#### Task instructions:
Look through the data below. Collect every line where the word "strawberry" occurs.

#### Excerpted data:

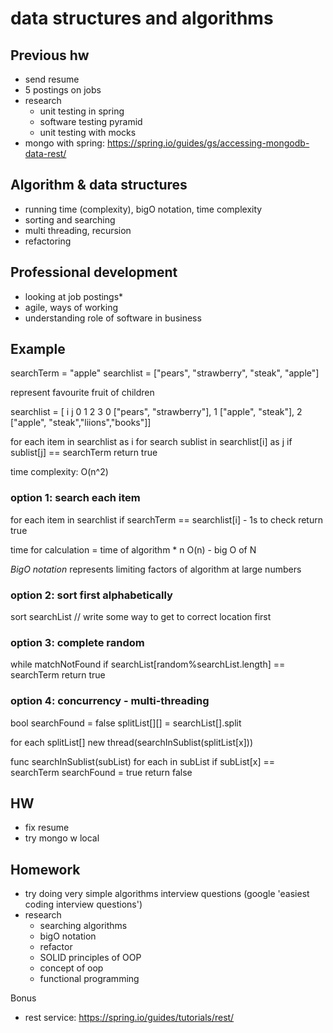 
# data structures and algorithms

## Previous hw
- send resume
- 5 postings on jobs
- research
    - unit testing in spring
    - software testing pyramid
    - unit testing with mocks
- mongo with spring: https://spring.io/guides/gs/accessing-mongodb-data-rest/

## Algorithm & data structures
- running time (complexity), bigO notation, time complexity
- sorting and searching
- multi threading, recursion
- refactoring

## Professional development
- looking at job postings*
- agile, ways of working
- understanding role of software in business

## Example

searchTerm = "apple"
searchlist = ["pears", "strawberry", "steak", "apple"]

represent favourite fruit of children

searchlist = [
i  j  0          1      2        3
0   ["pears", "strawberry"], 
1   ["apple", "steak"],
2   ["apple", "steak","liions","books"]]

for each item in searchlist as i
    for search sublist in searchlist[i] as j
        if sublist[j] == searchTerm
            return true

time complexity: O(n^2)


### option 1: search each item
for each item in searchlist
    if searchTerm == searchlist[i] - 1s to check
        return true

time for calculation = time of algorithm * n
O(n) - big O of N



*BigO notation* 
represents limiting factors of algorithm at large numbers


### option 2: sort first alphabetically
sort searchList
// write some way to get to correct location first

### option 3: complete random
while matchNotFound
    if searchList[random%searchList.length] == searchTerm
        return true

### option 4: concurrency - multi-threading

bool searchFound = false
splitList[][] = searchList[].split

for each splitList[]
    new thread(searchInSublist(splitList[x]))


func searchInSublist(subList)
    for each in subList
        if subList[x] == searchTerm
            searchFound = true
    return false


## HW
- fix resume
- try mongo w local

## Homework
- try doing very simple algorithms interview questions (google 'easiest coding interview questions')
- research 
    - searching algorithms
    - bigO notation
    - refactor
    - SOLID principles of OOP
    - concept of oop
    - functional programming

Bonus
- rest service: https://spring.io/guides/tutorials/rest/

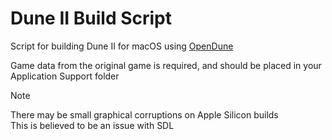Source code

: # Dune II Build Script
Script for building Dune II for macOS using [OpenDune](https://github.com/OpenDUNE/OpenDUNE)

Game data from the original game is required, and should be placed in your Application Support folder

> [!NOTE]
> There may be small graphical corruptions on Apple Silicon builds<br>
> This is believed to be an issue with SDL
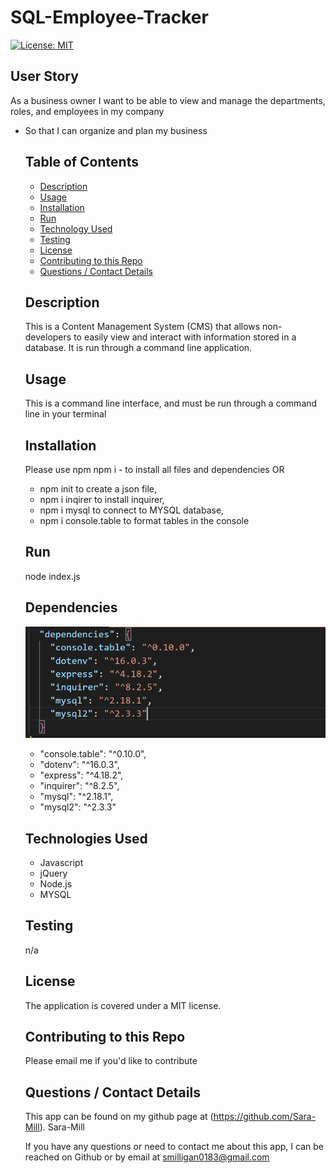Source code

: # SQL-Employee-Tracker

  [![License: MIT](https://img.shields.io/badge/License-MIT-yellow.svg)](https://opensource.org/licenses/MIT)
  
## User Story
As a business owner
I want to be able to view and manage the departments, roles, and employees in my company
* So that I can organize and plan my business

  ## Table of Contents
  * [Description](#description)
  * [Usage](#usefaq)
  * [Installation](#install)
  * [Run](#run)
  * [Technology Used](#techno)
  * [Testing](#test)
  * [License](#license)
  * [Contributing to this Repo](#contributing)
  * [Questions / Contact Details](#questions)
  
  <a name = 'description'></a>
  ## Description
  This is a Content Management System (CMS)  that allows non-developers to easily view and interact with information stored in a database.  It is run through a command line application.

  <a name = 'usefaq'></a>
  ## Usage
  This is a command line interface, and must be run through a command line in your terminal

  <a name = 'install'></a>
  ## Installation   
    Please use npm 
    npm i - to install all files and dependencies OR
  * npm init to create a json file,
  * npm i inqirer to install inquirer,  
  * npm i mysql to connect to MYSQL database, 
  * npm i console.table to format tables in the console
  
  <a name = 'run'></a>
  ## Run
  node index.js

  <a name = 'dependencies'></a>
  ## Dependencies
  ![image of dependencies screenshot:](dependencies.png)
    * "console.table": "^0.10.0",
    * "dotenv": "^16.0.3",
    * "express": "^4.18.2",
    * "inquirer": "^8.2.5",
    * "mysql": "^2.18.1",
    * "mysql2": "^2.3.3"

    
  <a name = 'techno'></a>
  ## Technologies Used
  * Javascript
  * jQuery
  * Node.js
  * MYSQL  

  <a name = 'test'></a>
  ## Testing
  n/a

  <a name = 'license'></a>
  ## License
  The application is covered under a MIT license.

  <a name = 'contributing'></a>
  ## Contributing to this Repo
  Please email me if you'd like to contribute

  <a name = 'questions'></a>
  ## Questions / Contact Details
  This app can be found on my github page at (https://github.com/Sara-Mill).
  Sara-Mill

  If you have any questions or need to contact me about this app, I can be reached on Github or by email at [smilligan0183@gmail.com](email)
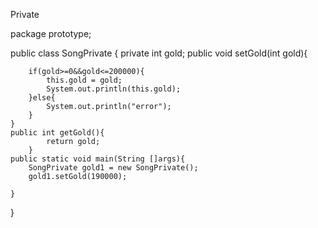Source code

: Private

package prototype;

public class SongPrivate {
	private int gold;
	public void setGold(int gold){
		
		if(gold>=0&&gold<=200000){
			this.gold = gold;
			System.out.println(this.gold);
		}else{
			System.out.println("error");
		}
	}
	public int getGold(){
			return gold;
		}
    public static void main(String []args){
	    SongPrivate gold1 = new SongPrivate();
	    gold1.setGold(190000);
	    
	}
}
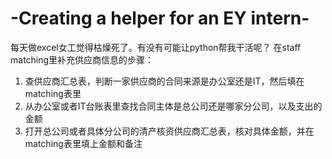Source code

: # -Creating a helper for an EY intern-
每天做excel女工觉得枯燥死了。有没有可能让python帮我干活呢？
在staff matching里补充供应商信息的步骤：
1. 查供应商汇总表，判断一家供应商的合同来源是办公室还是IT，然后填在matching表里
2. 从办公室或者IT台账表里查找合同主体是总公司还是哪家分公司，以及支出的金额
3. 打开总公司或者具体分公司的清产核资供应商汇总表，核对具体金额，并在matching表里填上金额和备注
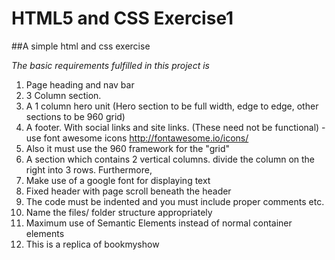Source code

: # HTML5 and CSS Exercise1

##A simple html and css exercise

*The basic requirements fulfilled in this project is*
1. Page heading and nav bar 
2. 3 Column section. 
3. A 1 column hero unit (Hero section to be full width, edge to edge, other sections to be 960 grid) 
4. A footer. With social links and site links. (These need not be functional) - use font awesome icons http://fontawesome.io/icons/ 
5. Also it must use the 960 framework for the "grid" 
6. A section which contains 2 vertical columns. divide the column on the right into 3 rows. Furthermore, 
7. Make use of a google font for displaying text 
8. Fixed header with page scroll beneath the header 
9. The code must be indented and you must include proper comments etc. 
10. Name the files/ folder structure appropriately 
11. Maximum use of Semantic Elements instead of normal container elements
12. This is a replica of bookmyshow



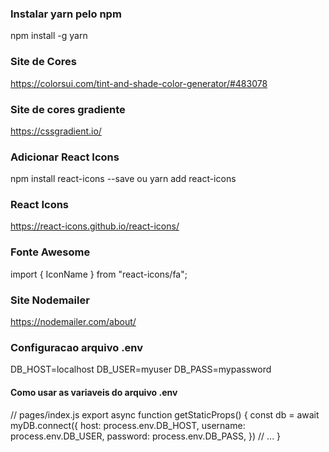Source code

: ### Instalar yarn pelo npm
npm install -g yarn

### Site de Cores
https://colorsui.com/tint-and-shade-color-generator/#483078

### Site de cores gradiente
https://cssgradient.io/

### Adicionar React Icons
npm install react-icons --save
ou
yarn add react-icons
### React Icons
https://react-icons.github.io/react-icons/
### Fonte Awesome
import { IconName } from "react-icons/fa";
### Site Nodemailer
https://nodemailer.com/about/





### Configuracao arquivo .env
DB_HOST=localhost
DB_USER=myuser
DB_PASS=mypassword

#### Como usar as variaveis do arquivo .env
// pages/index.js
export async function getStaticProps() {
  const db = await myDB.connect({
    host: process.env.DB_HOST,
    username: process.env.DB_USER,
    password: process.env.DB_PASS,
  })
  // ...
}



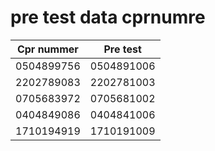 # pre test data cprnumre

| Cpr nummer| Pre test | 
| --- | --- |
| 0504899756 | 0504891006 |
| 2202789083 | 2202781003 |
| 0705683972 | 0705681002 |
| 0404849086 | 0404841006 |
| 1710194919 | 1710191009 |







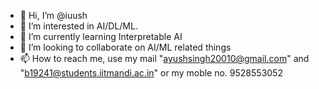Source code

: - 👋 Hi, I’m @iuush
- 👀 I’m interested in AI/DL/ML.
- 🌱 I’m currently learning Interpretable AI
- 💞️ I’m looking to collaborate on AI/ML related things
- 📫 How to reach me, use my mail "ayushsingh20010@gmail.com" and "b19241@students.iitmandi.ac.in" or my moble no.  9528553052

<!---
iuush/iuush is a ✨ special ✨ repository because its `README.md` (this file) appears on your GitHub profile.
You can click the Preview link to take a look at your changes.
--->
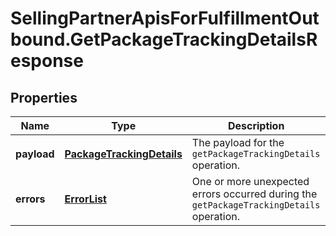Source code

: # SellingPartnerApisForFulfillmentOutbound.GetPackageTrackingDetailsResponse

## Properties
Name | Type | Description | Notes
------------ | ------------- | ------------- | -------------
**payload** | [**PackageTrackingDetails**](PackageTrackingDetails.md) | The payload for the `getPackageTrackingDetails` operation. | [optional] 
**errors** | [**ErrorList**](ErrorList.md) | One or more unexpected errors occurred during the `getPackageTrackingDetails` operation. | [optional] 


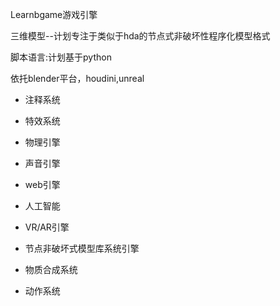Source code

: Learnbgame游戏引擎

三维模型--计划专注于类似于hda的节点式非破坏性程序化模型格式

脚本语言:计划基于python 

依托blender平台，houdini,unreal

*	注释系统

*	特效系统

*	物理引擎

*	声音引擎

*	web引擎

*	人工智能

*	VR/AR引擎

*	节点非破坏式模型库系统引擎

*	物质合成系统

*	动作系统
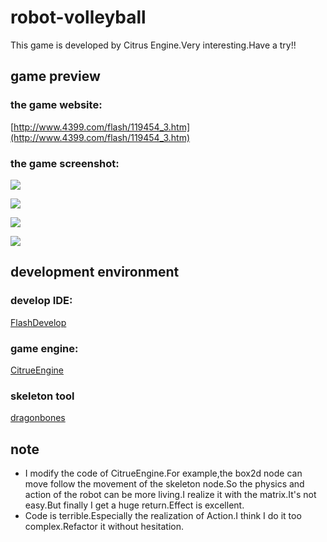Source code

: # robot-volleyball
This game is developed by Citrus Engine.Very interesting.Have a try!!

## game preview ##

### the game website: ###
[http://www.4399.com/flash/119454_3.htm](http://www.4399.com/flash/119454_3.htm)

### the game screenshot: ###

![](http://sdlwlxf1.github.io/images/robot-volleyball/screenshot(480x320)/screenshot(480x320)_1.png)

![](http://sdlwlxf1.github.io/images/robot-volleyball/screenshot(480x320)/screenshot(480x320)_2.png)

![](http://sdlwlxf1.github.io/images/robot-volleyball/screenshot(480x320)/screenshot(480x320)_3.png)

![](http://sdlwlxf1.github.io/images/robot-volleyball/screenshot(300x200)/screenshot(300x200)_1.jpg)

## development environment ##

### develop IDE: ###
[FlashDevelop](http://www.flashdevelop.org/)
### game engine: ###
[CitrueEngine](http://citrusengine.com/)
### skeleton tool ###
[dragonbones](http://dragonbones.effecthub.com/)



## note ##

- I modify the code of CitrueEngine.For example,the box2d node can move follow the movement of the skeleton node.So the physics and action of the robot can be more living.I realize it with the matrix.It's not easy.But finally I get a huge return.Effect is excellent.
- Code is terrible.Especially the realization of Action.I think I do it too complex.Refactor it without hesitation.
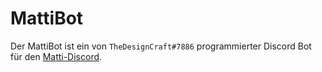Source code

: # MattiBot
Der MattiBot ist ein von `TheDesignCraft#7886` programmierter Discord Bot für den [Matti-Discord](https://discord.gg/SBhtxjgt57).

#### Response to the exercise:
searchlist = ["pears", "strawberry", "steak", "apple"]
0   ["pears", "strawberry"], 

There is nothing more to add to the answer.